Die Ablehnung der eigenen Identität als Weißer, als Westler, als Mann – und warum nicht auch als Priester? – offenbart den Abgrund, in den die Führung der Kirche angesichts eines Angriffs stürzt, der weitaus schlimmer ist als der der Barbareneinfälle im 5. und 6. Jahrhundert.

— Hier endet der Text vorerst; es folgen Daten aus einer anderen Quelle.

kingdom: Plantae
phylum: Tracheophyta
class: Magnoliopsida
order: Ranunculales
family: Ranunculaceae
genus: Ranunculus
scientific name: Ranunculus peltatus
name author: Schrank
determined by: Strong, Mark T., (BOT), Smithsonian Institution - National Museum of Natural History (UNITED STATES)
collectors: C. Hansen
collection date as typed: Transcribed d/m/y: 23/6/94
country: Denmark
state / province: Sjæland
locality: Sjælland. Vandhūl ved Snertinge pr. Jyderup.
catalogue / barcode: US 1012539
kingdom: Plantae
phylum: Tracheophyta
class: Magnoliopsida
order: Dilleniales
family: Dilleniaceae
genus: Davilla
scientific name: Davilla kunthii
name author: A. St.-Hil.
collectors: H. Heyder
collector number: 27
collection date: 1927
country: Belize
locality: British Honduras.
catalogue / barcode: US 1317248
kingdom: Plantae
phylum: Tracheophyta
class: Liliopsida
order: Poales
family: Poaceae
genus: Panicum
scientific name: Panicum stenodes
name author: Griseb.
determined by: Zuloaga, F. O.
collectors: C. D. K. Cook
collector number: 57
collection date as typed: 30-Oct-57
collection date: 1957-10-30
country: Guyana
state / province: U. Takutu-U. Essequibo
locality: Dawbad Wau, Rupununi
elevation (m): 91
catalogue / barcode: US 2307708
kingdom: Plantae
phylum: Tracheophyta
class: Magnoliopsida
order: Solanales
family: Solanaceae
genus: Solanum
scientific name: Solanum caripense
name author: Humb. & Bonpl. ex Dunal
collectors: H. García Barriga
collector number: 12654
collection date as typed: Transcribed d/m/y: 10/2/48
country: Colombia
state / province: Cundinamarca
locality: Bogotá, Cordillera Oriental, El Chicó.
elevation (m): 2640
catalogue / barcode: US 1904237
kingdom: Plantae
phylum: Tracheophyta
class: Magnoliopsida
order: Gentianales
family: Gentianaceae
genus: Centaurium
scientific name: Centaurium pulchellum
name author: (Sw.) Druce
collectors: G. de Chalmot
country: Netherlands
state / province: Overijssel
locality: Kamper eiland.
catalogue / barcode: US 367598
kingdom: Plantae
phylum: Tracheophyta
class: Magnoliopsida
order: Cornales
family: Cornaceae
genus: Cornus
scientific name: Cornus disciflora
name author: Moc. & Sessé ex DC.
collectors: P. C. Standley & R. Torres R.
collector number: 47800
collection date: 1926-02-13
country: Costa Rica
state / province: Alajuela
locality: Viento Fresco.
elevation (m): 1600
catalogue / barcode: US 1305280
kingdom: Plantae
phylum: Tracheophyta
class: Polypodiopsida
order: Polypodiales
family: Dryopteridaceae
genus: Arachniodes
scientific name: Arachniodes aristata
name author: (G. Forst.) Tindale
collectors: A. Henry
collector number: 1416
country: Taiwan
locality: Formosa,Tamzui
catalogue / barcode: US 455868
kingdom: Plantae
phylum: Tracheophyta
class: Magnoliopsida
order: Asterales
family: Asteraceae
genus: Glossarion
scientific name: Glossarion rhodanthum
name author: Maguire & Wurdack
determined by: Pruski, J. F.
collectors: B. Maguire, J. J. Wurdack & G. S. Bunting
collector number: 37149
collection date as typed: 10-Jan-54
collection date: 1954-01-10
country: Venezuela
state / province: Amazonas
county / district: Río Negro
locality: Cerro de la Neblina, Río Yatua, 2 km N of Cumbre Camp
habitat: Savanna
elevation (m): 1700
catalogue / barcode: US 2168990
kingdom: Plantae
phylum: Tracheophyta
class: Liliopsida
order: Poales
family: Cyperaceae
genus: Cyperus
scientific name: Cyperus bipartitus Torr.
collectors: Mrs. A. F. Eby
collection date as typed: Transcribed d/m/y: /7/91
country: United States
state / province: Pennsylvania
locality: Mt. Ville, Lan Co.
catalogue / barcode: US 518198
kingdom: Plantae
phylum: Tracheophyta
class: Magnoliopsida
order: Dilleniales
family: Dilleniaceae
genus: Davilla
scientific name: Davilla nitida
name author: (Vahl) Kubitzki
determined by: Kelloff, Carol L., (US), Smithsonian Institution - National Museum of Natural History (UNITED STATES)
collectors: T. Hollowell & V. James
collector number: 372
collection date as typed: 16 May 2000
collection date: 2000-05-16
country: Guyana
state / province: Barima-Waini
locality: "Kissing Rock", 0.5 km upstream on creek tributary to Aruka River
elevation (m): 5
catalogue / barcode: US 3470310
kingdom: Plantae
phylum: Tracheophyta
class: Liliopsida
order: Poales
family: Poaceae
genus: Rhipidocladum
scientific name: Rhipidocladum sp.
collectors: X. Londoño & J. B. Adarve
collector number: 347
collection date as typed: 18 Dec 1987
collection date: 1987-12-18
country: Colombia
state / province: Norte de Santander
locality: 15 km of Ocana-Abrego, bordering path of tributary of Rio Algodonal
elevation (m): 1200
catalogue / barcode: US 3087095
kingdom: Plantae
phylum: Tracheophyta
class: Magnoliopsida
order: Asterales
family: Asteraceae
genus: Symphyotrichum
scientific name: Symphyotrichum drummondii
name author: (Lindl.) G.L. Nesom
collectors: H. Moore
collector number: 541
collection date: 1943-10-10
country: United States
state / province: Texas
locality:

Tatsächlich hat die von großen Päpsten geleitete Kirche damals ihren Platz nicht aufgegeben, während sie heute auf die Erfüllung ihrer Mission verzichtet.

Es besteht ein tiefgreifender theologischer Unterschied zwischen Katholiken und Juden, die in ihrer Leugnung der Heiligen Dreifaltigkeit eher dem Islam als der römischen Kirche ähneln, aber der Rest des christlichen Europas kämpft gegen denselben Feind wie Israel. Ebenso will Russland das Erbe von Konstantinopel einsammeln, während der Islam der Erbe der Türken ist, die sie zerstört haben, aber heute haben sie einen gemeinsamen Feind. Dieser Feind ist der Westen, das wirtschaftliche, politische und militärische Ziel des kommunistischen Chinas, das sich selbst zum Erben der von Russland in der ganzen Welt verbreiteten Fehler von Marx und Lenin erklärt.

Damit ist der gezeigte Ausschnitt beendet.